World Cruise Itineraries
A number of cruise itineraries also brings renewed verve to the world's most popular cruising grounds, the Caribbean, with new sailings that operate roundtrip from a wide variety of North American homeports. No visit to the Yucatan Peninsula would be complete without a visit to one of the numerous Mayan ruins. The influence of the ancient Mayan civilization is a big part of what makes the Yucatan coast so special. The most famous Mayan site is at Chichen Itza, a two-and-a-half hour drive inland from the coast. The walled city of Tulum is beautiful, located on a cliff overlooking the turquoise Caribbean waters. Founded in 445 AD, this massive city was owned until 1204 AD when it was abandoned. Towering over the site is the Kukulcan pyramid, which rises 70 feet into the air.
A Mediterranean cruise offers access to the most spectacular wonders of all – the Egyptian pyramids. From the port of Alexandria, Egypt it's easy to head inland to Cairo and see the most famous wonders of the ancient world, the colossal Giza pyramids and Sphinx overlooking the vast Sahara desert.
Cruises that call on the Turkish ports of Kusadasi and Izmir have access to visit Ephesus, which was the capital of Asia Minor during the time of the Roman Empire, and now it is one of the world's most impressive and best-restored archaeological sites. Walk the marble-paved streets and see the spectacular ruins of the Temple of Hadrian, the Library of Celsus, the house where the Virgin Mary spent her last days and the amphitheater where St. Louis. Paul once preached.
Athens is the place where many of Western society's most profound intellectual and artistic ideas were born, and it is universally heralded as the birthplace of democracy. The most dominant physical feature is the Acropolis, which can be seen from any corner of Athens. Its main building is the Parthenon, a 2500, year, old temple to the goddess Athena.
Cruises that transit the Suez Canal can stop in Aqaba, Jordan for a visit to Petra. This amazing city was created by the Nabataeans, an Arab people who carved elaborate palaces, temples, tombs and storerooms out of solid rock.

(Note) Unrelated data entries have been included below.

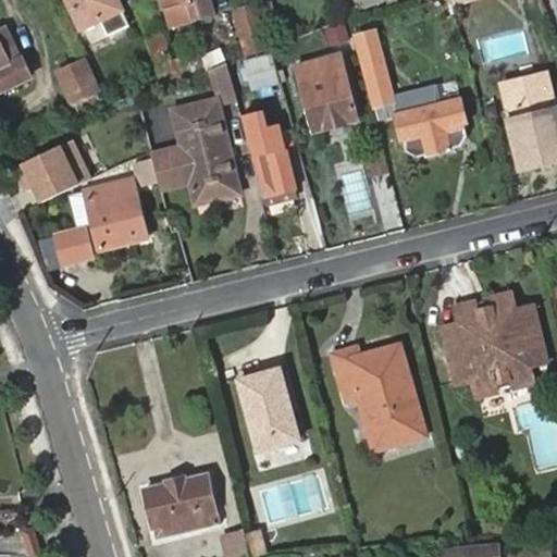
[(70,0),(83,27),(120,10),(115,0),(70,0)]
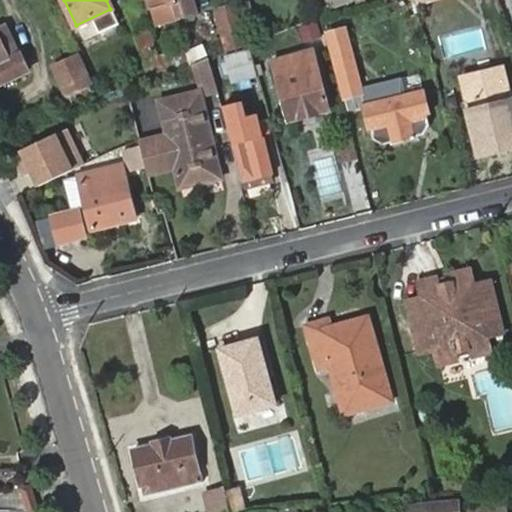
[(148,0),(155,24),(198,12),(194,0),(148,0)]
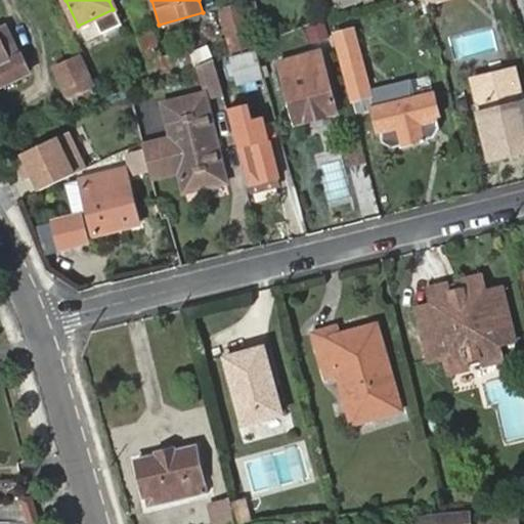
[(256,48),(243,2),(220,7),(233,55),(256,48)]
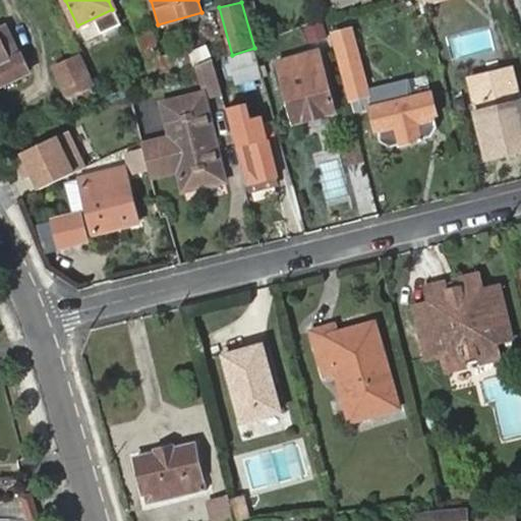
[(8,23),(0,26),(0,36),(9,55),(20,51),(8,23)]
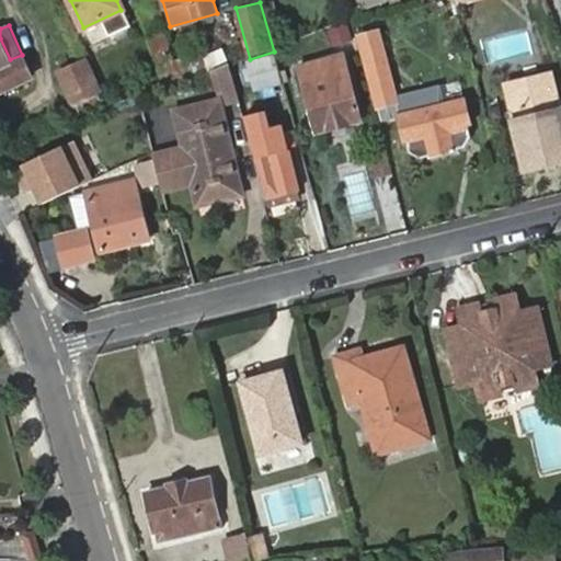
[(351,30),(274,52),(283,83),(284,90),(296,87),(290,61),(344,47),(343,42),(353,38),(351,30)]
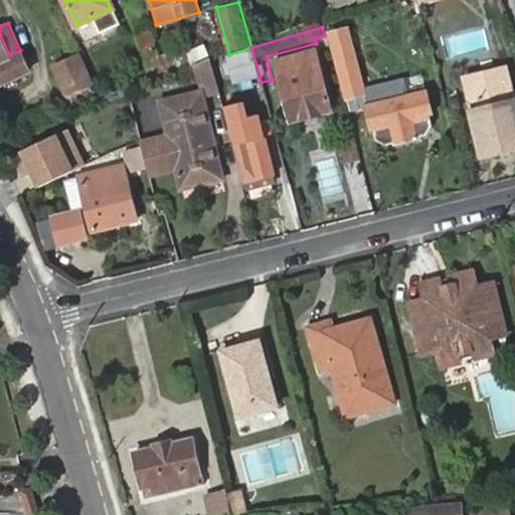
[(326,34),(343,99),(364,94),(347,28),(326,34)]
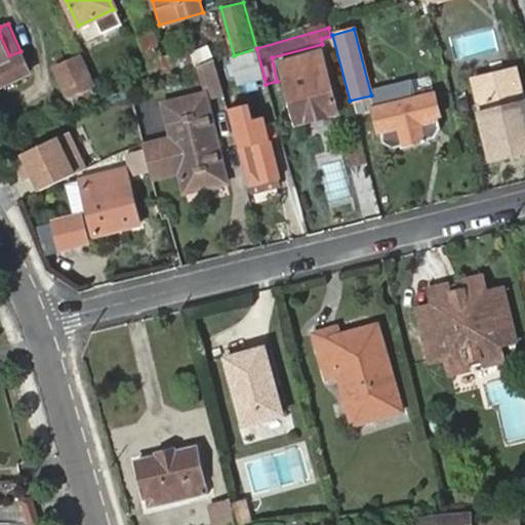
[(139,35),(153,79),(163,76),(194,67),(188,48),(163,55),(155,32),(139,35)]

The Al Khazneh treasury building is the most iconic feature in the rose-colored city since it appeared in "Indiana Jones and the Last Crusade."
South America has become a popular cruise destination and cruises that call on Lima, Peru have access to Machu Picchu, the amazing "Lost City of the Incas". This is a multi-day excursion from the port that requires a flight into Cuzco and then a train ride up the Andes plateau. The Incan city, which dates to the 15th century, is impressively well preserved and visually stunning.
Travel by cruise ship is one of the easiest ways to explore the ancient wonders around the globe. With accommodations, meals and entertainment included in the cruise fare, and a variety of places mapped out by the cruise line, it does not get any more convenient.